End of interview with Bob Cant
Addendum to interview with Bob Cant
I particularly remember going into Paddy's bar one night during the Festival in 1970. I'd been to see a show and this was towards the end of the evening. After a while I noticed this guy making eye contact with me. I didn't know how to respond and I actually left the pub. But I must have left in such a way that he knew I wanted him to follow me. I didn't know the term 'cruising' but that's what we were doing along Rose Street and into Hanover Street or somewhere like that. It soon became clear that we both wanted to have sex. But there was a problem about where to go: I was staying with an aunt in Blackhall, who was in her 70s, and I didn't want to go back there; he was up from Kent for the Festival with three of his mates, but they didn't know that he had sex with men. I don't know what word we used - probably not gay, might have been queer - but he suggested that we leap over the railings into one of those squares that you get in the New Town. I didn't like the idea of that, so we decided to make up a story and go back to my auntie's in Blackhall. He was a mixed race South African - they were called Cape Coloureds at that time - he was also a nurse. I had just not long come back from Tanzania and so we decided to go back to Blackhall and tell my aunt that he was someone I'd met while working in a hospital in Dar es Salaam. Dar es Salaam is a long way from South Africa but I guess our desire made us believe that it was a credible story. My aunt did believe us and was very hospitable. She made up a bed for him on the floor of my bedroom and as soon as we were left on our own we got into bed together. The next morning we had breakfast with my aunt. I can't remember exactly what I was feeling but they were really charming to each other. Afterwards she told me that she felt really pleased that I had felt able to bring my African friend to her house. She saw it as a compliment to her hospitality. He phoned me a couple of weeks later and I don't know why we didn't meet up again but we didn't. But the strange thing was that he was using a different name from the one he'd used when we were in Edinburgh together and I never found out which was the real one.
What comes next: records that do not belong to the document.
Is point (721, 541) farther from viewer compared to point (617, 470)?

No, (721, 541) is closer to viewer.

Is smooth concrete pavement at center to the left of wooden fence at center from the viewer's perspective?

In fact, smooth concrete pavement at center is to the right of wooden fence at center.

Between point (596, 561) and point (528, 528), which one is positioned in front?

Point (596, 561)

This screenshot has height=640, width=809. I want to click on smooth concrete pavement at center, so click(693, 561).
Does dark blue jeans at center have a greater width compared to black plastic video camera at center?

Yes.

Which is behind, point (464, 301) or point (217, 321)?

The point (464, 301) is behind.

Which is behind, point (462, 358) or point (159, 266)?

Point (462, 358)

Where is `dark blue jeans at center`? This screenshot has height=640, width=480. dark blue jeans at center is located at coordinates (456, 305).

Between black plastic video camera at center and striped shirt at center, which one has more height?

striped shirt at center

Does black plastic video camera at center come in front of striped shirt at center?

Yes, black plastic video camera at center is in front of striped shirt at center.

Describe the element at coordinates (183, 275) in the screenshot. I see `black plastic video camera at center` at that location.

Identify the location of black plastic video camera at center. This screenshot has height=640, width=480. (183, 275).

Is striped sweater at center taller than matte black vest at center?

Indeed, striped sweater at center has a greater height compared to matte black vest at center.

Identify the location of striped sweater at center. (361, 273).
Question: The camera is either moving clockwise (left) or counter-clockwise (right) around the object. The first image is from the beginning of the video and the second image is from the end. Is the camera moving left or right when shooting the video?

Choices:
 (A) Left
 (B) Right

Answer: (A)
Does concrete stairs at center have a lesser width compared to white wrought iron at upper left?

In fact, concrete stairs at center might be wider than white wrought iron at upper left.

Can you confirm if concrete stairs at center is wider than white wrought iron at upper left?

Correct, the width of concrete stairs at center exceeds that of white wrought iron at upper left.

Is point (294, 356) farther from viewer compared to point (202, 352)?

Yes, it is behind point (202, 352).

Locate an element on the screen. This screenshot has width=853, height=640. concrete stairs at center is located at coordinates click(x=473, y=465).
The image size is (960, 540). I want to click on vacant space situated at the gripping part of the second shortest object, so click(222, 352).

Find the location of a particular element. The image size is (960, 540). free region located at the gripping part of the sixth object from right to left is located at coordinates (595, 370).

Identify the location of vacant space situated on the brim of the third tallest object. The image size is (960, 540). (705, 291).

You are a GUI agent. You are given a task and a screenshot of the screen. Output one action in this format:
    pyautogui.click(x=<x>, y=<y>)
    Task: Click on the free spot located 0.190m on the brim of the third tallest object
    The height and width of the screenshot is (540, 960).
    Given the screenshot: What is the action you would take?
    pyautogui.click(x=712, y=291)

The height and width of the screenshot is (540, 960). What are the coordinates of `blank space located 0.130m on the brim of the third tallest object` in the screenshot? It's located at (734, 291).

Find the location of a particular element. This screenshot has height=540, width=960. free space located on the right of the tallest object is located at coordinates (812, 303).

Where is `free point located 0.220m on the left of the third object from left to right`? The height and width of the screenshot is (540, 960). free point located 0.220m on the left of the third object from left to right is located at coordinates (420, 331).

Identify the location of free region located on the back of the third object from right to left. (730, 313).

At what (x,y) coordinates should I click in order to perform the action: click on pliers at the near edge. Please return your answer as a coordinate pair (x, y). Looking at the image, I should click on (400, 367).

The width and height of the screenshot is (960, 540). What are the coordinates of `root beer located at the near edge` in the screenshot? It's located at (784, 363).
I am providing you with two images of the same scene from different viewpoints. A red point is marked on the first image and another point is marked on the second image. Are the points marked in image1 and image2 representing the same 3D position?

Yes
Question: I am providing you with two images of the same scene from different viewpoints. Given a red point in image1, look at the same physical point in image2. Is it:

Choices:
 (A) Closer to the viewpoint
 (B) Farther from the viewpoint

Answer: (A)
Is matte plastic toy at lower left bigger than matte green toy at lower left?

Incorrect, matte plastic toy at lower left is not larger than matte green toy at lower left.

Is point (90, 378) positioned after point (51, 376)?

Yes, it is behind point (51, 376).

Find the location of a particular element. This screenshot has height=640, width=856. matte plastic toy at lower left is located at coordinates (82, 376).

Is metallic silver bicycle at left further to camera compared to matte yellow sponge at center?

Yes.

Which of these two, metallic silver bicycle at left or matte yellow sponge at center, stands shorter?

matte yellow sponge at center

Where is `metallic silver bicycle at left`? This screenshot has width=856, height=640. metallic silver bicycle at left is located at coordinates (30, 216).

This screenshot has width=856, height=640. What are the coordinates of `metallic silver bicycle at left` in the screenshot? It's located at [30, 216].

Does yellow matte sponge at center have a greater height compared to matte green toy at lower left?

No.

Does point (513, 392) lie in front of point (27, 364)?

A few months later I was staying at my aunt's again for a weekend and someone from the newly formed gay movement appeared on the screen. I hadn't yet started going to GLF meetings but I was fascinated to hear what he said My aunt, however, was disgusted. She was going on about Sodom and Gomorrah and how this was the kind of thing which destroyed societies. It confirmed for me that it would probably not have been a good idea to have been more honest than I had been the previous year.
Looking back, what strikes me particularly is the lying - we lied to my aunt, he lied to me about one of his names - and really I had no big problem about it. I knew that I wanted to have sex with this man and that was what I felt I had to do. The alternatives were no sex or sex in a public place and this was at a time when all homosexual male sex was illegal in Scotland. I know that I would have got used to lying, if that's what was necessary, which is why coming out, which I first began to do in 1971, was so good for me - it saved me from a lifetime of lying.